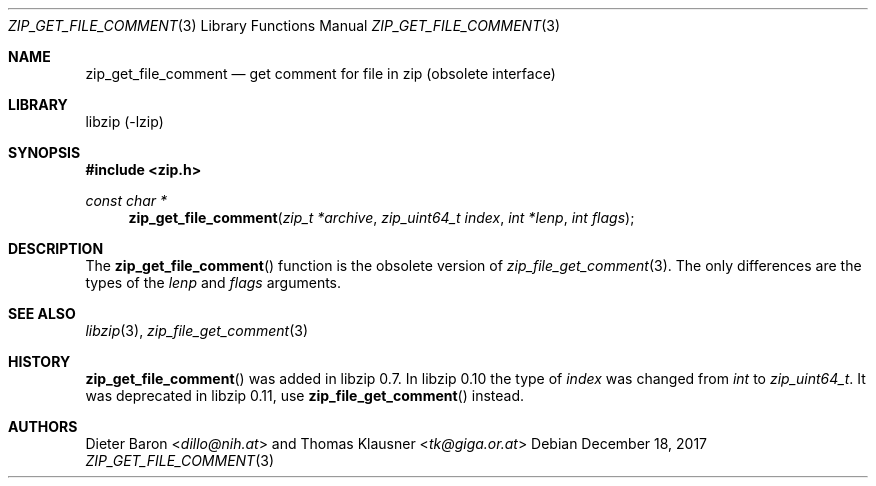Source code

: .\" zip_get_file_comment.mdoc -- get comment for file in zip
.\" Copyright (C) 2006-2017 Dieter Baron and Thomas Klausner
.\"
.\" This file is part of libzip, a library to manipulate ZIP files.
.\" The authors can be contacted at <libzip@nih.at>
.\"
.\" Redistribution and use in source and binary forms, with or without
.\" modification, are permitted provided that the following conditions
.\" are met:
.\" 1. Redistributions of source code must retain the above copyright
.\"    notice, this list of conditions and the following disclaimer.
.\" 2. Redistributions in binary form must reproduce the above copyright
.\"    notice, this list of conditions and the following disclaimer in
.\"    the documentation and/or other materials provided with the
.\"    distribution.
.\" 3. The names of the authors may not be used to endorse or promote
.\"    products derived from this software without specific prior
.\"    written permission.
.\"
.\" THIS SOFTWARE IS PROVIDED BY THE AUTHORS ``AS IS'' AND ANY EXPRESS
.\" OR IMPLIED WARRANTIES, INCLUDING, BUT NOT LIMITED TO, THE IMPLIED
.\" WARRANTIES OF MERCHANTABILITY AND FITNESS FOR A PARTICULAR PURPOSE
.\" ARE DISCLAIMED.  IN NO EVENT SHALL THE AUTHORS BE LIABLE FOR ANY
.\" DIRECT, INDIRECT, INCIDENTAL, SPECIAL, EXEMPLARY, OR CONSEQUENTIAL
.\" DAMAGES (INCLUDING, BUT NOT LIMITED TO, PROCUREMENT OF SUBSTITUTE
.\" GOODS OR SERVICES; LOSS OF USE, DATA, OR PROFITS; OR BUSINESS
.\" INTERRUPTION) HOWEVER CAUSED AND ON ANY THEORY OF LIABILITY, WHETHER
.\" IN CONTRACT, STRICT LIABILITY, OR TORT (INCLUDING NEGLIGENCE OR
.\" OTHERWISE) ARISING IN ANY WAY OUT OF THE USE OF THIS SOFTWARE, EVEN
.\" IF ADVISED OF THE POSSIBILITY OF SUCH DAMAGE.
.\"
.Dd December 18, 2017
.Dt ZIP_GET_FILE_COMMENT 3
.Os
.Sh NAME
.Nm zip_get_file_comment
.Nd get comment for file in zip (obsolete interface)
.Sh LIBRARY
libzip (-lzip)
.Sh SYNOPSIS
.In zip.h
.Ft const char *
.Fn zip_get_file_comment "zip_t *archive" "zip_uint64_t index" "int *lenp" "int flags"
.Sh DESCRIPTION
The
.Fn zip_get_file_comment
function is the obsolete version of
.Xr zip_file_get_comment 3 .
The only differences are the types of the
.Ar lenp
and
.Ar flags
arguments.
.Sh SEE ALSO
.Xr libzip 3 ,
.Xr zip_file_get_comment 3
.Sh HISTORY
.Fn zip_get_file_comment
was added in libzip 0.7.
In libzip 0.10 the type of
.Ar index
was changed from
.Vt int
to
.Vt zip_uint64_t .
It was deprecated in libzip 0.11, use
.Fn zip_file_get_comment
instead.
.Sh AUTHORS
.An -nosplit
.An Dieter Baron Aq Mt dillo@nih.at
and
.An Thomas Klausner Aq Mt tk@giga.or.at
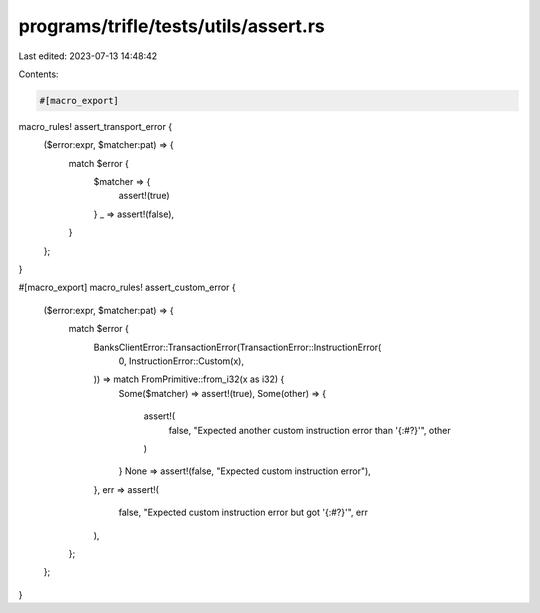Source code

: programs/trifle/tests/utils/assert.rs
=====================================

Last edited: 2023-07-13 14:48:42

Contents:

.. code-block:: rs

    #[macro_export]
macro_rules! assert_transport_error {
    ($error:expr, $matcher:pat) => {
        match $error {
            $matcher => {
                assert!(true)
            }
            _ => assert!(false),
        }
    };
}

#[macro_export]
macro_rules! assert_custom_error {
    ($error:expr, $matcher:pat) => {
        match $error {
            BanksClientError::TransactionError(TransactionError::InstructionError(
                0,
                InstructionError::Custom(x),
            )) => match FromPrimitive::from_i32(x as i32) {
                Some($matcher) => assert!(true),
                Some(other) => {
                    assert!(
                        false,
                        "Expected another custom instruction error than '{:#?}'",
                        other
                    )
                }
                None => assert!(false, "Expected custom instruction error"),
            },
            err => assert!(
                false,
                "Expected custom instruction error but got '{:#?}'",
                err
            ),
        };
    };
}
________________
■ EXERCISE REQUIREMENTS ■
In the entries above, how many lines include the word "flags"? Give only that number.

■ RESPONSE TO THIS EXERCISE ■
2